Prominent and distinguished Winnipeg based artist Wanda Koop ‘s painting and video career spans three decades and including over 50 solo exhibitions. Her paintings in The View from Here, while all under a grand narrative, branch out into three different types. Several combine landscapes with monolithic bars of colour which resemble the indicator bars from surveying instruments and camera balances, reminiscent of her Sightlines series from 2000. These landscapes have an insistence to look at nature through tools rather than with our own eyes , removing the viewer one step further from the actual action occurring. A few of the works that feature weaved beams or lattices, possibly cages, which create fictional brutalist architectural forms in her paintings.

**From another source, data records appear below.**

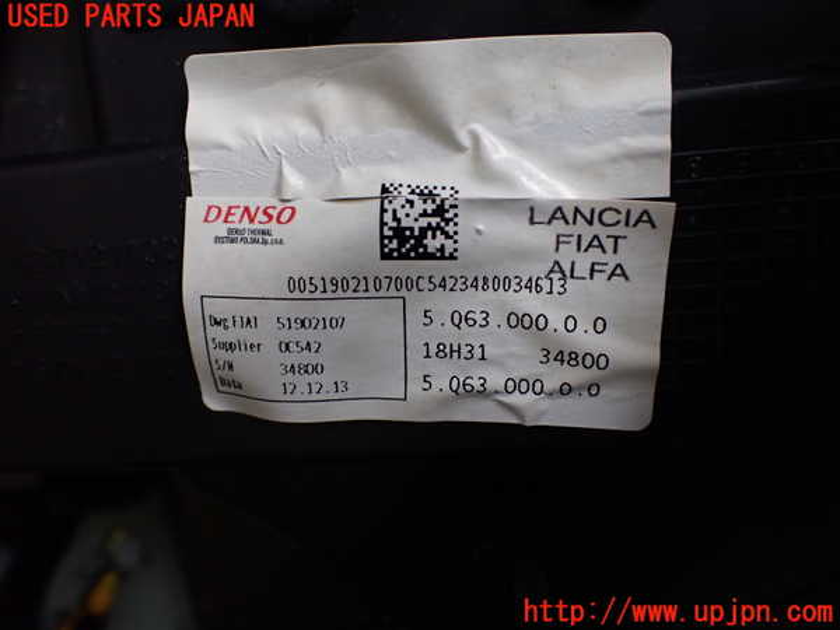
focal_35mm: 30
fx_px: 728
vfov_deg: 46.8
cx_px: 420
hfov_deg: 60.0
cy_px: 315
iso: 400
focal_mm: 5.4
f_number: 2.3
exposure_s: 1/125
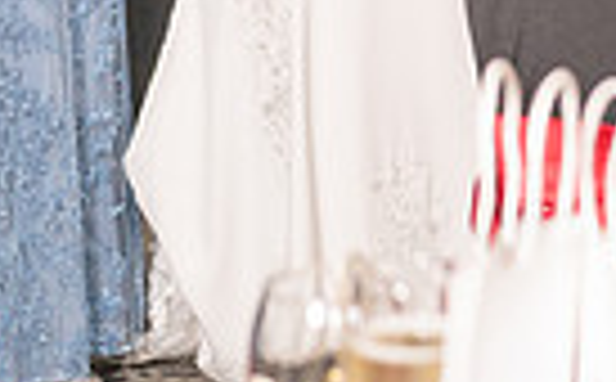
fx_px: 3987
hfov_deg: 8.8
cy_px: -443
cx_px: 279
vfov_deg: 5.4
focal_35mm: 238
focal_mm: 55
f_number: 4.5
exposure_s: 1/200
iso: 800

The other paintings include structures that resemble billboards, of which several figures or occasionally a single figure will be observing action that appears to be occurring on the screen in some far off place. The figures in the billboard paintings stare into the monitors, whether a screen depicting a topographical map, strange other worlds and emptiness. I am reminded of drive-in movie theatres by the placement of billboard in natural spaces and their stark juxtaposition in the scene creates an sense of absurdity about the figure’s voyeurism. It seems as though these figures, like T.V viewers, watch everything through a screen and their sole interaction with the world is based on their spectator relationship with these monitors. It is poignant reference our time’s fascinating with constant and immediate news coverage, our omnipresence observation of all events that transpire in the world. However, Koop’s painting also indicate our sheer disconnection to the entire world, as we have become observers and no longer participants.

"Untitled (Miracle)" Acrylic on Canvas, 2009 18 x 24 in.Despite this cold disconnection from the world, there is oddly a strange sense of hopefulness while watching the world go on without people. This sense of hope is likely because of the warmer pastel colours that Koop employs, as well as Untitled (Miracle) 2009 as recognizable as reference to the Miracle of surviving a a plane crash on the Hudson river. Reminding that despite all the tragedy that we watch on our screen, occasionally something reminds that miracles happen.